== OBJECTIVE ==
Copy out everything from "As you may know" down to "speakers get confused." in the forum thread below about Norwegian names and spelling, keeping each word and punctuation mark unchanged.

** START OF TEXT PROVIDED **

As it was already said, aa is the historical form of å, and is still retained in some names. So for example when you meet somebody called Vestergård you have to ask how they spell it (if you need to write it), because there's no other way of telling. Phone books etc. usually list Vestergaard and Vestergård mixed, treating aa and å as the same letter (it is incorrect to list the double-a (aa) in the beginning of the alphabet, at least in Danish).

Your friend Paul on the other hand, appears to have chosen to anglicise his name, and I'm certain he'd never use that spelling in Norway. Like I sometimes introduce myself as Hanna in English contexts, because that name is more familiar to people, so they find it easier to remember.

Finally, "norske bokstaver" is an adjective plus a noun, not some sort of compound .


----------



## oskhen

Grefsen said:


> What I incorrectly assumed was that *"Kaare"* was just how my friend was chosing to spell his name here in the U.S., since most people in this country have difficulty with the *norskbokstaver.*



That may be the case, of course (as far as I know)


----------



## basslop

About Paul and Pål.
As you may know Paul comes from the Roman name Paulus. The pronunciation of this name In Norwegian is much closer to the Roman pronunciation (with diphthong) than to the English one. Unfortunately I am not familiar with IPA, so I am not able to write how it sounds. Anybody else …? 

The name Pål is the Norse variant of Paulus and is pronounced almost exactly as Paul in English. No wonder why native English speakers get confused.


----------



## kirsitn

basslop said:


> Unfortunately I am not familiar with IPA, so I am not able to write how it sounds. Anybody else …?



Unfortunately not, but I would say that in the southeast of Norway people pronounce it as if it were written "pævl", whereas in the north we say "pøul". (And in Sogn they probably say "paol". )


----------

** END OF TEXT PROVIDED **
** START OF DATA SECTION **

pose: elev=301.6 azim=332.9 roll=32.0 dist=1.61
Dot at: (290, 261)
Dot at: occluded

** END OF DATA SECTION **
** START OF DATA SECTION **

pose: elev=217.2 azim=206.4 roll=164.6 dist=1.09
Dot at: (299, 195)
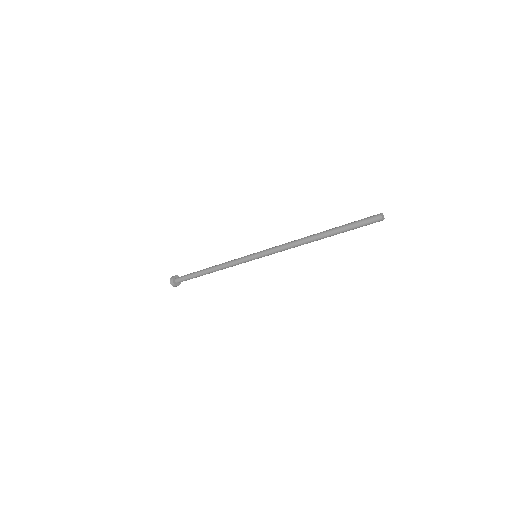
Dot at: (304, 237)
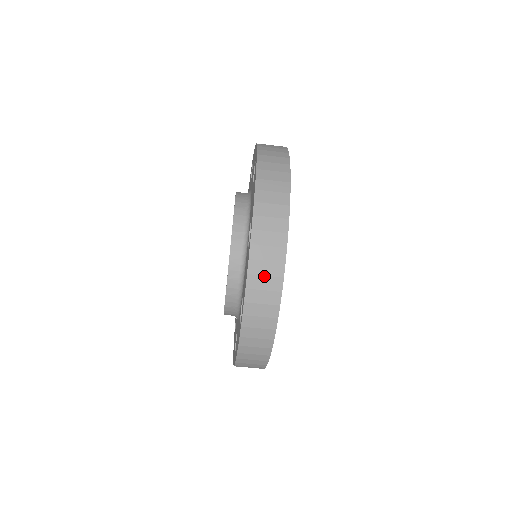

** END OF DATA SECTION **

== SOLUTION FOR THIS EXERCISE ==
As you may know Paul comes from the Roman name Paulus. The pronunciation of this name In Norwegian is much closer to the Roman pronunciation (with diphthong) than to the English one. Unfortunately I am not familiar with IPA, so I am not able to write how it sounds. Anybody else …? 

The name Pål is the Norse variant of Paulus and is pronounced almost exactly as Paul in English. No wonder why native English speakers get confused.